K-Nearest Neighbors (KNN)

  • A simple algorithm that predicts the output based on the majority vote of its k-nearest neighbors.
  • Practical implementation: Learners will implement KNN using Python and a sample dataset.

Naive Bayes

  • A family of algorithms that use Bayes’ theorem to calculate probabilities.
  • Practical implementation: Learners will implement Naive Bayes using Python and a sample dataset.

Logistic Regression

  • A popular algorithm for binary classification problems.
  • Practical implementation: Learners will implement Logistic Regression using Python and a sample dataset.

Support Vector Machine (SVM)

  • A powerful algorithm that can be used for both linear and non-linear classification problems.
  • Practical implementation: Learners will implement SVM using Python and a sample dataset.

Neural Networks

The course then transitions into Neural Networks, introducing TensorFlow, a popular open-source platform for machine learning. Learners will gain hands-on experience in building a Classification Neural Network using TensorFlow.

Building a Classification Neural Network

  • Learners will learn how to build a neural network from scratch using TensorFlow.
  • Practical implementation: Learners will implement a simple neural network using Python and the TensorFlow library.

Linear Regression

The course also covers Linear Regression, a fundamental algorithm in machine learning. Learners will demonstrate how to implement it and use a neuron for Linear Regression.

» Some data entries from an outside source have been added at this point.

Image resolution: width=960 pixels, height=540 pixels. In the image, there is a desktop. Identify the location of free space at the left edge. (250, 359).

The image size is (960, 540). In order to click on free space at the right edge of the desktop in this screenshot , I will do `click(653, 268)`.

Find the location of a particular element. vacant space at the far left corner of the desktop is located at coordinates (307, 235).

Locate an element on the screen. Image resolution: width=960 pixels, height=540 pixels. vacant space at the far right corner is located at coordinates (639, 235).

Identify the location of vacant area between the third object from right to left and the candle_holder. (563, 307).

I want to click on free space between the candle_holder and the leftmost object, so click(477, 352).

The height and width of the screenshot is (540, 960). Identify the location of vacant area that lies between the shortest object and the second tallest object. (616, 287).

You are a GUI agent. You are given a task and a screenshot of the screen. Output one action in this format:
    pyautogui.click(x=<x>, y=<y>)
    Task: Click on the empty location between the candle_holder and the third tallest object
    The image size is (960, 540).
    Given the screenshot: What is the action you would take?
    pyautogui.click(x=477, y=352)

Implementing Linear Regression

  • Learners will learn how to implement linear regression using Python.
  • Practical implementation: Learners will implement linear regression using Python and a sample dataset.

Using a Neuron for Linear Regression

  • Learners will learn how to use a neuron to perform linear regression.
  • Practical implementation: Learners will implement a simple neural network using Python and the TensorFlow library.

Regression Neural Network

The course further explores how to build a Regression Neural Network using TensorFlow. Learners will gain hands-on experience in implementing a regression model using a neural network.

Building a Regression Neural Network

  • Learners will learn how to build a regression neural network from scratch using TensorFlow.
  • Practical implementation: Learners will implement a simple regression neural network using Python and the TensorFlow library.

K-Means Clustering and Principal Component Analysis (PCA)

The course concludes with practical implementations of K-Means Clustering and Principal Component Analysis (PCA), two techniques used for data clustering and dimensionality reduction, respectively:

K-Means Clustering

  • Learners will learn how to implement k-means clustering using Python.
  • Practical implementation: Learners will implement k-means clustering using Python and a sample dataset.

Principal Component Analysis (PCA)

  • Learners will learn how to implement PCA using Python.
  • Practical implementation: Learners will implement PCA using Python and a sample dataset.

Course Conclusion

Throughout the course, learners gain hands-on experience in implementing various machine learning algorithms. The course provides a solid foundation for further exploration in the field of machine learning.

About the Instructor

The Machine Learning course was developed by Kylie Ying, who can be found on her channel, ycubed.